EXTRACTO:
Escándalo sexual en Michigan State

No son buenos tiempos para el deporte universitario. Hace unos días se produjo la sentencia de 40 a 175 años a Larry Nassar, ex-médico de la selección estadounidense de gimnasia y de gimnasia, atletismo y remo de la universidad de Michigan State, por abusar sexualmente de más de 160 mujeres y por pertenencia de pornografía infantil. Una noticia que ha paralizado totalmente el deporte norteamericano estos últimos días.

Este escándalo está salpicando también al deporte universitario y a la propia Michigan State, donde más de 21 cargos de la federación de gimnasia ya han presentado su dimisión, lo mismo que la propia rectora de la universidad, Lou Anna Simon, la cual fue también acusada por algunas víctimas por abusos sexuales. A ella se le sumó durante el día de ayer la dimisión de Mark Hollis, jefe de deportes de la universidad, puesto que ya desempeñaba cuando Nassar cometió estos delitos.

La NCAA ha hablado también sobre el asunto, destapando la sorpresa de muchos. Y es que su comisionado jefe, Mark Emmett, no solo admitió su conocimiento de los hechos, sino que conocía de primera mano que ya conocía casos similares en el que estaba implicado el equipo de baloncesto de Michigan State en 2010, donde han surgido nombres como los jugadores Keith Appling y Adreian Payne.

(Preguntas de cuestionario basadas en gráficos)
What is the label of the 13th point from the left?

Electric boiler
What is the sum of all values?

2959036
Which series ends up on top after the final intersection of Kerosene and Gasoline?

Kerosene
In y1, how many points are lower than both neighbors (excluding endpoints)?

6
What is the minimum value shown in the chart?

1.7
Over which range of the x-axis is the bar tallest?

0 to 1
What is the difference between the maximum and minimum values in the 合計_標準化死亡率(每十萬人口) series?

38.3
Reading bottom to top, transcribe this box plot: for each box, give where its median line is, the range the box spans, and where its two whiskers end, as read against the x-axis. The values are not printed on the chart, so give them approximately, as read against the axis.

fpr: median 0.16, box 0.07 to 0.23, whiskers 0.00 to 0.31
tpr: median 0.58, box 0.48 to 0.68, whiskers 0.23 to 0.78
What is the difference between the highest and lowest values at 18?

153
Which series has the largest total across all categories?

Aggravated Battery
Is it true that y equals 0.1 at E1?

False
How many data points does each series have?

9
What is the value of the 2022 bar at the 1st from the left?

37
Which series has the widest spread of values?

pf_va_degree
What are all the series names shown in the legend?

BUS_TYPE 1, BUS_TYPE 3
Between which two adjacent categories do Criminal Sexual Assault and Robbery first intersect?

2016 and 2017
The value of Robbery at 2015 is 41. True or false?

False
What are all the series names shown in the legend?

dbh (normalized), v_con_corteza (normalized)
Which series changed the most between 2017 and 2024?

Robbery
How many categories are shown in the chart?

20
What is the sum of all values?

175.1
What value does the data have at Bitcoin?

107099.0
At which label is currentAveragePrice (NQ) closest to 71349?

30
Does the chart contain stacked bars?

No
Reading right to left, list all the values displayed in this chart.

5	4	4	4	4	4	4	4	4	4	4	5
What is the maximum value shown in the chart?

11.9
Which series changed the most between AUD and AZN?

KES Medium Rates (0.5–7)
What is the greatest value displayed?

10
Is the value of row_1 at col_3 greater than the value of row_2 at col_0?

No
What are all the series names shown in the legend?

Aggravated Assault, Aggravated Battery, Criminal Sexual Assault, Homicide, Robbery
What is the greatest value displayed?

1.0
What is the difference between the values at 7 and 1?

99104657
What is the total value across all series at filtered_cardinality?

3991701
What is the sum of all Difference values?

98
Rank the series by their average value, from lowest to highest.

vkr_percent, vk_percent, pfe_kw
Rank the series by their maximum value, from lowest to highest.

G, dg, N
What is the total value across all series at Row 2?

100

TAREAS A REALIZAR:
- 1) Responde según el extracto:
(a) ¿A cuántos años de condena fue sentenciado Larry Nassar?
(b) ¿Qué puesto ocupaba Mark Hollis en la universidad?
(c) ¿Qué equipo de Michigan State estuvo implicado en casos parecidos en 2010?
- 2) Repite tal cual el trozo del extracto que va entre "La NCAA ha hablado" y "y Adreian Payne.", ambos incluidos.

SOLUCIONES:
- 1)
(a) De 40 a 175 años.
(b) Jefe de deportes.
(c) El equipo de baloncesto.

- 2)
La NCAA ha hablado también sobre el asunto, destapando la sorpresa de muchos. Y es que su comisionado jefe, Mark Emmett, no solo admitió su conocimiento de los hechos, sino que conocía de primera mano que ya conocía casos similares en el que estaba implicado el equipo de baloncesto de Michigan State en 2010, donde han surgido nombres como los jugadores Keith Appling y Adreian Payne.